::: Task data

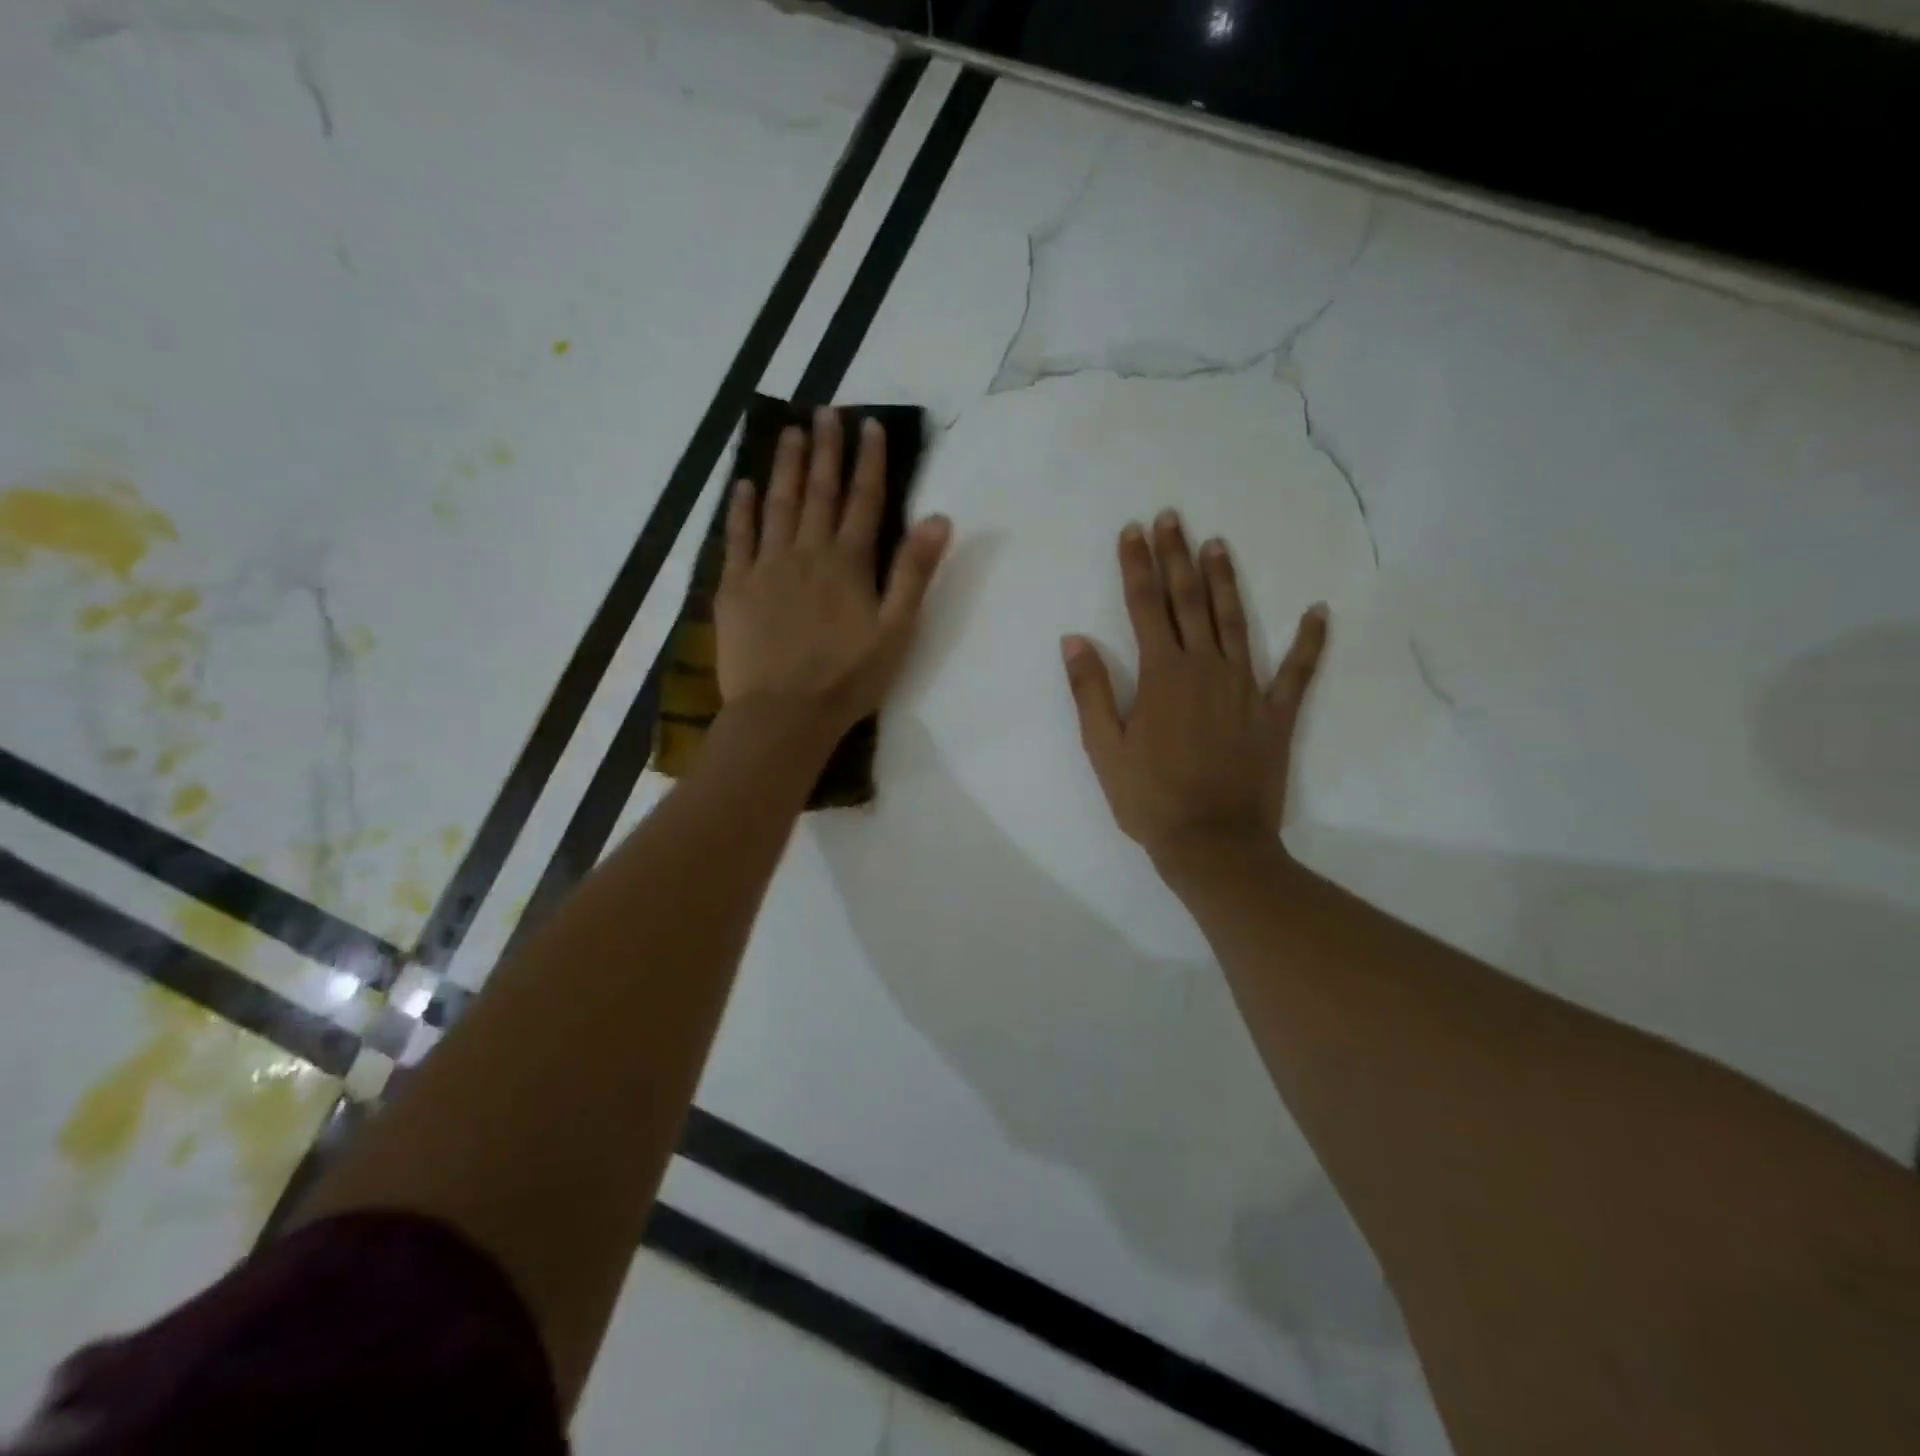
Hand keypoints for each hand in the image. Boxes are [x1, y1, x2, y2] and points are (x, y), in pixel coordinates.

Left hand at [716, 408, 951, 736]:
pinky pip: (737, 538)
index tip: (870, 424)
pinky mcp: (734, 588)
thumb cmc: (848, 679)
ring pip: (778, 505)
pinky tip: (745, 485)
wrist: (783, 714)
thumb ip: (914, 573)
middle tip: (826, 411)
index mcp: (848, 564)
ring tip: (790, 431)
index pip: (863, 501)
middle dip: (826, 450)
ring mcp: (765, 567)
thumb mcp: (896, 631)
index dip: (869, 461)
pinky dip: (742, 509)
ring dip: (786, 466)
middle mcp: (806, 553)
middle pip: (818, 493)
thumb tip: (939, 518)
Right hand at [1062, 511, 1326, 865]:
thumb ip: (1090, 690)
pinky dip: (1310, 640)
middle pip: (1189, 601)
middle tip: (1172, 518)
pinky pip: (1297, 671)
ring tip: (1217, 545)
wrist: (1213, 843)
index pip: (1145, 606)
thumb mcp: (1104, 748)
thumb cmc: (1149, 798)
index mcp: (1162, 675)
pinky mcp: (1275, 713)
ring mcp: (1246, 687)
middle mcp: (1206, 668)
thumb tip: (1075, 639)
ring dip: (1225, 581)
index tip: (1132, 531)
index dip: (1137, 566)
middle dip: (1177, 557)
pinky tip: (1317, 611)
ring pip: (1236, 621)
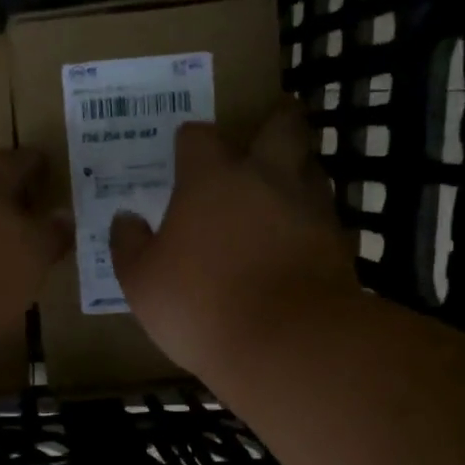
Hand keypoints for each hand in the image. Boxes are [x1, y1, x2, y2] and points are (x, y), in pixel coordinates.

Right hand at [110, 104, 357, 377]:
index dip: (190, 141)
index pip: (199, 136)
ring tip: (279, 191)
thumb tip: (125, 219)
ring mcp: (310, 206)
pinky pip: (326, 215)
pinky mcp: (339, 240)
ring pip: (311, 166)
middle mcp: (266, 177)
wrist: (287, 343)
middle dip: (274, 121)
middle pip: (282, 125)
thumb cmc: (201, 305)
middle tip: (262, 134)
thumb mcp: (142, 282)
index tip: (183, 153)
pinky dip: (311, 220)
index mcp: (212, 178)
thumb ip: (129, 245)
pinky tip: (297, 241)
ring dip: (297, 171)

::::::

• What you are asked to do: Please set down the records above verbatim, with each picture left out.

• Answer:
Hand keypoints for each hand in the image. Boxes are [x1, y1, x2, y2] and points are (x, y), in pixel coordinates.

Left hand at [716, 408, 951, 736]:
pinky pip: (737, 538)
index tip: (870, 424)
pinky mcp: (734, 588)
thumb cmc: (848, 679)
ring pip: (778, 505)
pinky tip: (745, 485)
wrist: (783, 714)
thumb ip: (914, 573)
middle tip: (826, 411)
index mcp: (848, 564)
ring tip: (790, 431)
index pip: (863, 501)
middle dip: (826, 450)
ring mcp: (765, 567)
thumb mcp: (896, 631)
index dip: (869, 461)
pinky dip: (742, 509)
ring dip: (786, 466)
middle mcp: (806, 553)
middle pip: (818, 493)
thumb tip: (939, 518)
Right hand at [1062, 511, 1326, 865]:
thumb ip: (1090, 690)
pinky dip: (1310, 640)
middle pip: (1189, 601)
middle tip: (1172, 518)
pinky pip: (1297, 671)
ring tip: (1217, 545)
wrist: (1213, 843)
index pip: (1145, 606)
thumb mcp: (1104, 748)
thumb cmc: (1149, 798)
index mcp: (1162, 675)
pinky mcp: (1275, 713)
ring mcp: (1246, 687)
middle mcp: (1206, 668)
thumb tip: (1075, 639)
ring dip: (1225, 581)
index tip: (1132, 531)
index dip: (1137, 566)
middle dip: (1177, 557)
pinky tip: (1317, 611)
ring pip: (1236, 621)
Hand keypoints for each hand in the image. Boxes are [x1, y1, x2, y2] and points are (x, y), in pixel coordinates.

Right hand at [110, 104, 357, 377]:
index dip: (190, 141)
index pip: (199, 136)
ring tip: (279, 191)
thumb tip: (125, 219)
ring mcp: (310, 206)
pinky pip: (326, 215)
pinky mcp: (339, 240)
ring pip: (311, 166)
middle mcp: (266, 177)
wrist: (287, 343)
middle dip: (274, 121)
middle pip: (282, 125)
thumb cmc: (201, 305)
middle tip: (262, 134)
thumb mcp: (142, 282)
index tip: (183, 153)
pinky dip: (311, 220)
index mcp: (212, 178)
thumb ip: (129, 245)
pinky tip: (297, 241)
ring dip: (297, 171)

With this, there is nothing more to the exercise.